Hiç vurulmadım. Kaçıp saklanmayı tercih ettim. Vurulanlara dönüp bakmadım. Koşarak uzaklaştım. Sığınakların yolunu aradım. Kocaman gökyüzünü daracık rutubete hapsettim. Ben ve gözlerim tüm sözler söylenmemiş gibi karanlığa kısıldık. Kaçmak altı üstü başka bir yerde hapsolmaktı. Savaş alanının dışı diye bir yer yoktu. Her yerden kaçamazmışım. Bir yerlerdeyim. Bir yere doğru ilerlemek istiyorum. Bir kaçamak değil. Gerçekten kaçmak istiyorum. Ama kaçamazmışım.

Parçalayacak gibi ona bakmamızı haykırıp duruyordu. Bir düşmana bakar gibi... Beton sular gibi bir hali vardı. Üzerimizde tasarladığı genel hakim olacak halin küçük ama sert bir tanımı üzerinde debeleniyordu. Vecd ile akarken birden tıkandı ve “Talimatname kanla yazılır.” diye bağırdı. Neden bağırıyorsun? Sanırım uykumuz çok ağırdı. Gevşekliklerini tolere ettirmek için küçük Firavunlar Mahallesinin şımarık kuşağı silahlanmak istiyormuş. Sistemin binde biri kadar tecrübeyle muhalefet edemezlerdi. Dedi ya, kanla yazıldı. Masa her zaman kazanır.

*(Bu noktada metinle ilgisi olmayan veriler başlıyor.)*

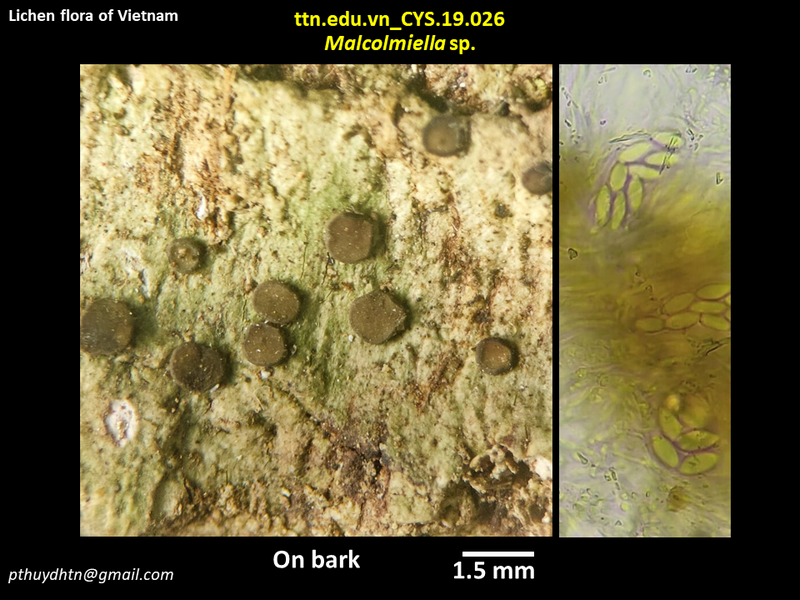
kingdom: Fungi
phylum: Ascomycota
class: Lecanoromycetes
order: Lecideales
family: Lecideaceae
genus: Malcolmiella
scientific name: Malcolmiella
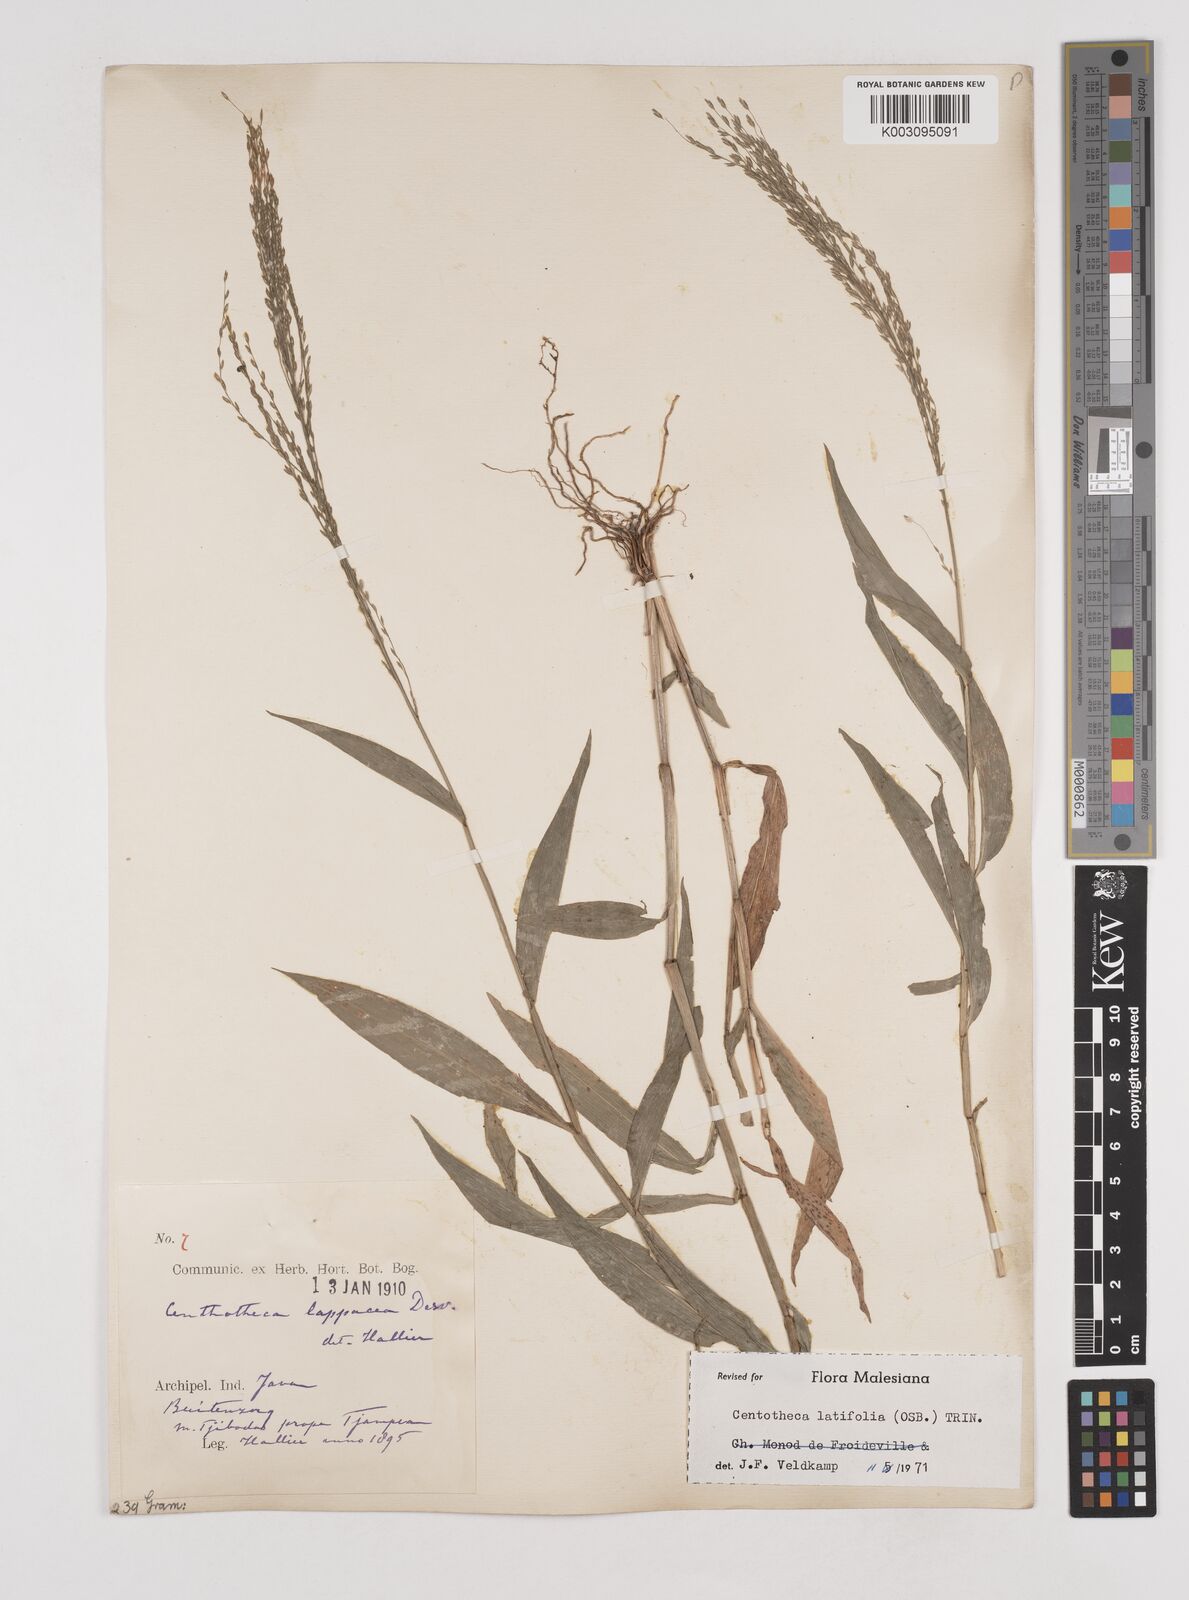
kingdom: Plantae
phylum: Tracheophyta
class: Liliopsida
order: Poales
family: Poaceae
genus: Centotheca
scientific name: Centotheca lappacea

Sıraladığı kelimeler jilet gibi kesiyordu mangayı. Komutanla göz göze geldik o anda. Onu, duruşumu bakış kovanıma doldurduğum öfkeyle ateşledim. Gözlerini bir an bile kaçırmadı. Zaten birkaç an bakıştık. Uzun uzun birkaç an. Bizi o seçmemişti. Biz de onu seçmemiştik. Biz dediğim de henüz birkaç hafta önce oluşmuştu. O derece taze ve oradaydık. Fakat soğuk hava estikçe safların düzgünlüğünce eşleşiyorduk. Bir duvar ustasının tuğlaları dizişi gibi bize ayar veriyordu. Önündekinin ensesinde kaybolmalıydın. Gün geçtikçe homurdayanların sesi kısıldı. Hep oradaymışız gibi hissettirene kadar sabit düzende koşumuzu yaptık. Rutini bozacak küçük aylaklıklara izin verilmiyordu. Hımbıl tiplerin tipi değişmeye başladı. Adettendir, hayret ettim. Sus ve koş. Belki arada bir marş söyleriz. Bas baritonda kalsın sesin. İnce sesler façamızı bozar. O yüzden sesini kalınlaştırana kadar konuşma. Hem bak sustuğun için kafanda şimşekler patlıyor. Dayanamam dediğin şeyler üzerine koş. Onlara dayandığını görünce yenilerini tasarla. Dayanmak ve kaçmak arasında son demlerin olabilir. Kaçmaktan kaç ve kurtul. Dayanmak tek sığınak. Öyle bakma. Çünkü bu bir maymun işi değil, bu uzun bir kaçış planı. Kader, meylini berrak zihne vere de ayağın kuvvet kazansın. Etine sarılmış leş ağızların demir leblebisi! Hain olma. Mutlaka kaç.